Demonstration in Ottawa | A civil law “nuclear bomb” to freeze organizers’ assets

The Ontario Superior Court ordered the freezing of assets totaling $20 million belonging to the organizers of the “freedom convoy” in a Mareva-style injunction, a procedure dubbed the “nuclear bomb” of civil law. Montrealer Francis Pouliot, a well-known figure in the cryptocurrency industry, is personally targeted by this order.

Posted at 6:45 p.m.

Tristan Peloquin

Tristan Peloquin
The Press

The freezing of bank accounts and other assets, including cryptocurrency, belonging to organizers Tamara Lich, Pat King, Chris Barber and around 60 others has been ordered in a $305 million class action lawsuit filed by merchants and residents of Ottawa upset by the blockade.

The Ontario court specifically prohibits those subject to the order from “selling, moving, dissipating, alienating, transferring” sums totaling $20 million, or even “advising, asking or encouraging” anyone to do so. They have seven days to produce an affidavit detailing the amounts they hold, failing which they “could be held in contempt of court and be imprisoned, fined, or have their assets seized”, writes Justice Calum MacLeod.

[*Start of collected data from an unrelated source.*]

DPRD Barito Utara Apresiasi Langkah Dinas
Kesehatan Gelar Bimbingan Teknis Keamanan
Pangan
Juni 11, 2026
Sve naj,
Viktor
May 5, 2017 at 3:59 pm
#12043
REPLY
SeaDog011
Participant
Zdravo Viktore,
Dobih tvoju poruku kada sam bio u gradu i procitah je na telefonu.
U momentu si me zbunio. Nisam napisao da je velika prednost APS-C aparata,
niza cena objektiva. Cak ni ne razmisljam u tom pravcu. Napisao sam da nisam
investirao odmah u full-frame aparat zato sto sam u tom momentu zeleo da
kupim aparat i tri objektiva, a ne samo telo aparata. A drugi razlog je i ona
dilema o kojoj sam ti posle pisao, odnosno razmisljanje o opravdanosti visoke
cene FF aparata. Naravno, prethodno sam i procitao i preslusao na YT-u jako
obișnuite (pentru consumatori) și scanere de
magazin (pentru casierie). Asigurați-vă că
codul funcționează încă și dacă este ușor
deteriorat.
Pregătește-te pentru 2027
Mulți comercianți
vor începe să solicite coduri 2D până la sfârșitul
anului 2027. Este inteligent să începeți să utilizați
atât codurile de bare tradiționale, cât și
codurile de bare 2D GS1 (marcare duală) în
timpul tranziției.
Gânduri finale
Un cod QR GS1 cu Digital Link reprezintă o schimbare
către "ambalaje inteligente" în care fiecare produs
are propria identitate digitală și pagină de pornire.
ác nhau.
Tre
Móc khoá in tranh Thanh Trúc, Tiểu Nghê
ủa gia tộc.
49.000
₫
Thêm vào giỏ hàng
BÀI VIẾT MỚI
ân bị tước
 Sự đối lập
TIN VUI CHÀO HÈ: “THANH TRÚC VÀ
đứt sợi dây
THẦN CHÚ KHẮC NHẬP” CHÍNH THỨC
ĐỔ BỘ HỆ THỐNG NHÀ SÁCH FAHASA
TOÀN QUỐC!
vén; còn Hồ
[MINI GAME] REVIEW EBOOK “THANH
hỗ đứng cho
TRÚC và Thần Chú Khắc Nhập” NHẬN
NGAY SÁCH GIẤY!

The order targets in particular the TD Canada Trust Bank, the crowdfunding platforms GoFundMe and GiveSendGo, which have both raised around 10 million in public donations to support truckers, as well as several cryptocurrency exchange sites, active on which Convoy organizers fell back when their accounts were seized or frozen.

“Cryptocurrency holders must go through these exchanges to convert their currencies into cash. These sites are regulated, and we expect them to obey the order if they don’t want to be held in contempt of court,” said lawyer Monique Jilesen, of the Toronto law firm Lenczner Slaght, who pleaded the cause on behalf of the citizens and merchants who launched the class action.

A Montrealer targeted by the court order

Montrealer Francis Pouliot, CEO of the Bull Bitcoin, Bylls and Satochi Portal exchange platforms, is personally targeted by the court order. Its companies are required to enforce it, but the court decision does not specify how or to what extent.


PHOTO IVANOH DEMERS, LA PRESSE ARCHIVES

Montrealer Francis Pouliot, CEO of exchange platforms Bull Bitcoin, Bylls and Satochi Portal, in 2015

Mr. Pouliot, that The Press tried unsuccessfully to join on Friday, notably founded the digital asset audit firm Cattalaxy, now owned by the accounting firm Raymond Chabot Grant Thornton. Its cryptocurrency exchange platforms, headquartered on rue Saint-Jacques, in Montreal, are officially registered as an accredited provider on the FINTRAC registry of the Financial Transactions and Reports Analysis Center of Canada (FINTRAC), whose mission is to detect, prevent and deter money laundering and the financing of terrorist activities. Mr. Pouliot also presented himself as the candidate of the Libertarian Party in Outremont in 2015.

The “nuclear bomb” of civil law

Mareva-type injunctions are an extraordinary remedy under civil law and common law aimed at freezing assets before the court has ruled on the merits of a case. “It is imperative to demonstrate before the judge that there is a significant risk that the assets could disappear if the order is not pronounced”, explains lawyer Dominique Ménard, specialist in injunctions at LCM Avocats. In most cases, the motion is pleaded ex parte – without the defendants being informed – to prevent them from squandering the targeted asset.

“The order is not just about these individual accounts. It includes them, but is not limited to them. That’s why we say it’s really a nuclear bomb of the law, comments the lawyer. The difficulty is the ability to fill the order. The challenge is to serve the right people, in time, before the money is gone. It’s really the part that worries us the most when we make a Mareva,” she confides.